_WORK ITEM:_
Omit the pictures and copy the entries exactly.

_INPUT DATA:_
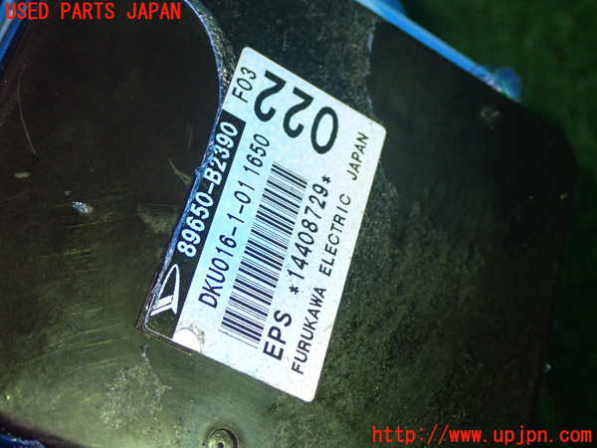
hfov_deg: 33.2
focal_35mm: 58
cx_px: 298
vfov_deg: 25.2
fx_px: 1000
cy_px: 224
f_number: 3.5
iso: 800
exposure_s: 1/40
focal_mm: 10.35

_EXERCISE SOLUTION:_
hfov_deg: 33.2
focal_35mm: 58
cx_px: 298
vfov_deg: 25.2
fx_px: 1000
cy_px: 224
f_number: 3.5
iso: 800
exposure_s: 1/40
focal_mm: 10.35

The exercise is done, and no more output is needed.